Georgethecat1 · 27/07/2024 13:48

So are you going to pop round on the weekend and check in that they are ok? Offer to help with housework / childcare / cooking if they are struggling? Or just create a MN post pretending you aren’t judging when you really are. When you could be putting some energy into helping them if you were really concerned.

Yes I see them on the weekend a lot! They have no need for housework help as they have a cleaner, and one of the parents works part-time. They're very financially well off, and are engaged parents who read all the parenting books so I don't think they're struggling with parenting or their mental health (as far I can tell).
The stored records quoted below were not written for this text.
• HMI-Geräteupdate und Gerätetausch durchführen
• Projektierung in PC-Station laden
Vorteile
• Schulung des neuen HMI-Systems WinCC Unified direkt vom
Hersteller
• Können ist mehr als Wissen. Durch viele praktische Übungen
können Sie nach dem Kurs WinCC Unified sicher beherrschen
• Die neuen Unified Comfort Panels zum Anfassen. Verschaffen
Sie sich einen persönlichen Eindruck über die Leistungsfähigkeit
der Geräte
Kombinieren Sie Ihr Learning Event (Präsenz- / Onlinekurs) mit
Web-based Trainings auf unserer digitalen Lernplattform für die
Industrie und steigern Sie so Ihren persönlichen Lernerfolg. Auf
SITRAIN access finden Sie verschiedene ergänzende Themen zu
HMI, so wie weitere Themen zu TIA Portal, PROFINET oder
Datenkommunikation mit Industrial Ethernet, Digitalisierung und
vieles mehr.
They're not struggling parents trying to meet ends meet.

OP posts:
Didimum · 27/07/2024 14:23

Bunnn · 27/07/2024 14:21

Yes I see them on the weekend a lot! They have no need for housework help as they have a cleaner, and one of the parents works part-time. They're very financially well off, and are engaged parents who read all the parenting books so I don't think they're struggling with parenting or their mental health (as far I can tell). They're not struggling parents trying to meet ends meet.

Then leave them alone, OP, and stop posting about them on the internet.

Bunnn · 27/07/2024 14:23

Didimum · 27/07/2024 14:23

Then leave them alone, OP, and stop posting about them on the internet.

Ok will do!

OP posts:
ApplesOrangesBananas · 27/07/2024 14:24

I agree with you OP, it’s too much. I’m sure for many parents both working full time they have no choice and this is an often a reality. I chose not to go back to work because DC would have been doing the same amount of hours and I thought it was too much for them. Plus I would miss them terribly, but I do realise how fortunate I am to be able to make this decision.

sassyduck · 27/07/2024 14:24

YANBU. Poor child.

CelesteCunningham · 27/07/2024 14:24

If childcare is ok while the parents are working, then childcare is ok.

If childcare isn't ok when the parents aren't working, then it isn't ok.

The quality of the care doesn't change depending on whether the parents are in the office or at the beach, the child's day is the same.